How do I apply for an FHA Loan?

The first step in applying for an FHA Loan is finding the lender you want to work with. Since the FHA insures the loan and doesn’t directly lend the money, you’ll need to find an FHA-approved lender. Each lender has their own unique terms and requirements. You will want to research a few to find which one will work the best for your needs.

After you find your lender, you will want to start gathering documents and figuring out your assets. You will need proof of income. This can be W-2s, tax returns, or pay stubs. You will want to show evidence of other assets like alimony or rental income. You will also need documentation of any debts you currently hold.

Your loan officer will help you submit a loan application online, on the phone, or through email. Once you are approved for the loan, it’s time to begin shopping for your new home.

Does an FHA Loan Cover Closing Costs?

FHA loans allow for certain closing costs to be rolled into the loan amount. For example, a borrower can include the upfront mortgage insurance premium (UFMIP) into their closing costs.

FHA loans also allow sellers to help offset closing costs like origination fees or appraisal costs for the buyer.

How Much Home Loan Can I Qualify for With an FHA Loan?

The amount you can borrow with an FHA loan largely depends on where you reside.

For most of the country, the 2022 limit for an FHA loan is $420,680 for 1-unit properties, $538,650 for 2-unit properties, $651,050 for 3-unit properties, and $809,150 for 4-unit properties.

There are certain areas of the country such as Los Angeles, San Francisco, and others, where the FHA loan limit for 2022 is higher because the home prices in these markets are higher.

Are There Different FHA Loan Options?

Borrowers have a few different FHA loan options available, including:

  • FHA 15- and 30-Year Fixed-Rate Mortgages
  • FHA Adjustable-Rate Mortgages
  • FHA Streamline Refinance Loans

Learn more about the different types of FHA loans to find the right type of loan for you.

Can I Refinance an FHA Loan?

It is possible to refinance an FHA loan.
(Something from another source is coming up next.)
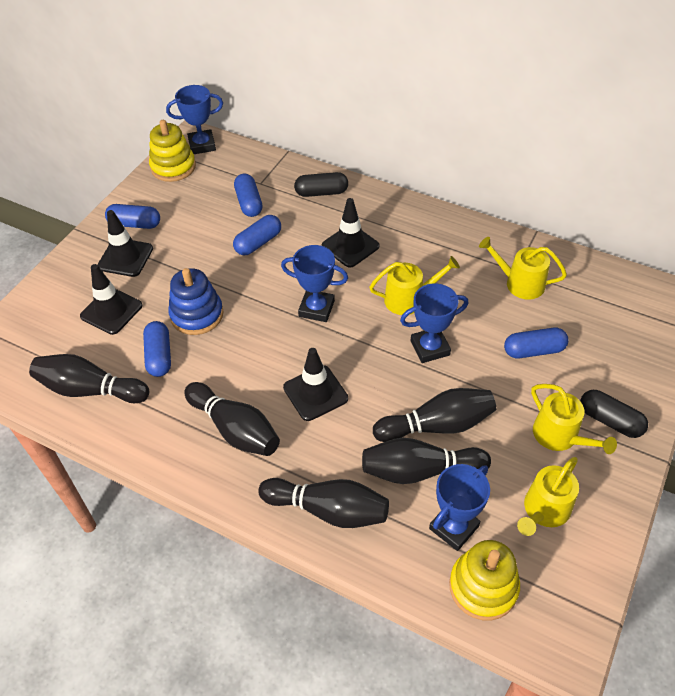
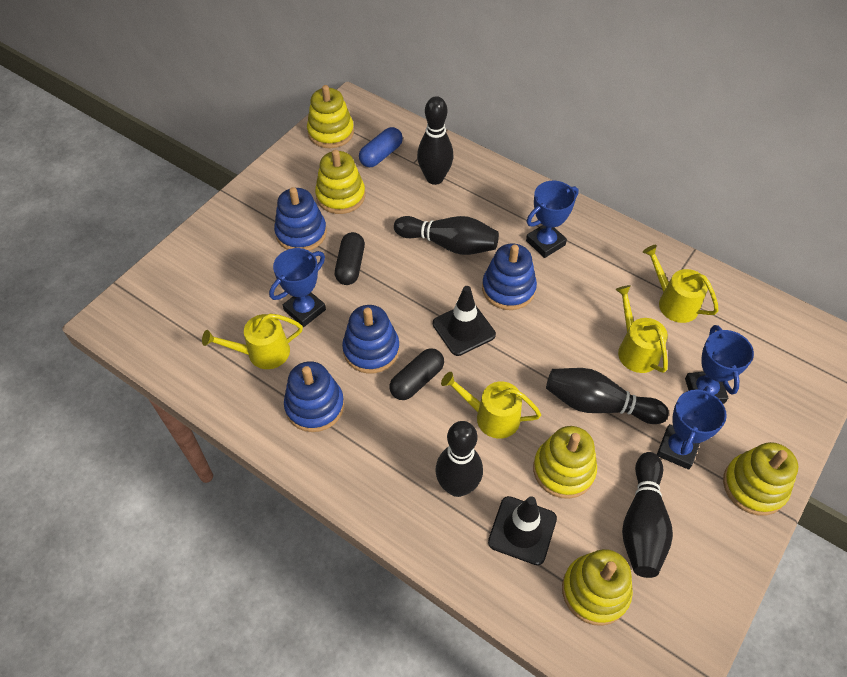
black traffic cone: [80,264,142,335] [97,210,153,277] [283,348,348,421] [322,198,380,268] = 4 -> [433,286,496,356] [488,496,557,565] = 2
blue capsule: [105,204,160,229] [143,321,171,377] [233,215,281,255] [234,174,262,217] [504,328,569,358] = 5 -> [359,127,403,167] = 1
blue stacking toy: [168,268,223,335] = 1 -> [274,187,327,251] [284,361,344,432] [342,305,400,374] [482,244,537,310] = 4
yellow stacking toy: [149,120,196,182] [449,540,520,621] = 2 -> [307,85,354,148] [315,149,365,214] [533,426,597,499] [562,549,633,626] [723,442,798,516] = 5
Homeowners can refinance into a different FHA loan or opt to refinance from an FHA loan to a Conventional loan. Borrowers may want to refinance if they can eliminate FHA mortgage insurance, or if they can get a lower interest rate.

How Soon Can I Refinance an FHA Loan to a Conventional Loan?

You can refinance to a Conventional loan when you reach 20% equity on your home.

When Can I Drop MIP on an FHA Loan?

When you can drop MIP on an FHA loan depends on several factors. These can include the date your original FHA loan took effect and the specific terms of your individual agreement with your mortgage company. It is recommended that you contact your mortgage company and see if you can remove MIP from your loan.

If you can’t, then you can also look into refinancing your loan to a Conventional loan. Doing so may eliminate your MIP.

Can You Buy a Foreclosure with an FHA Loan?

Yes, FHA loans can be used to purchase a home that has been foreclosed on. It’s important to know that the FHA property standards still apply. This means the property is subject to an appraisal and must be in good condition. FHA lending rules also apply when buying a foreclosure.

Can self-employed individuals qualify for FHA loans?

For those who are self-employed, the FHA will require proof of two years of tax returns and an up-to-date balance sheet and profit and loss statement to qualify for an FHA loan. If you have been self-employed between one to two years, you may still be eligible for an FHA loan if you have a good work and finance history for the two years leading up to becoming self-employed and you are in the same or related occupation.

Even if you have filed for bankruptcy or been foreclosed upon, you can still qualify so long as you’ve rebuilt your credit. The waiting period is usually 3 years after a foreclosure and 2 years after a bankruptcy.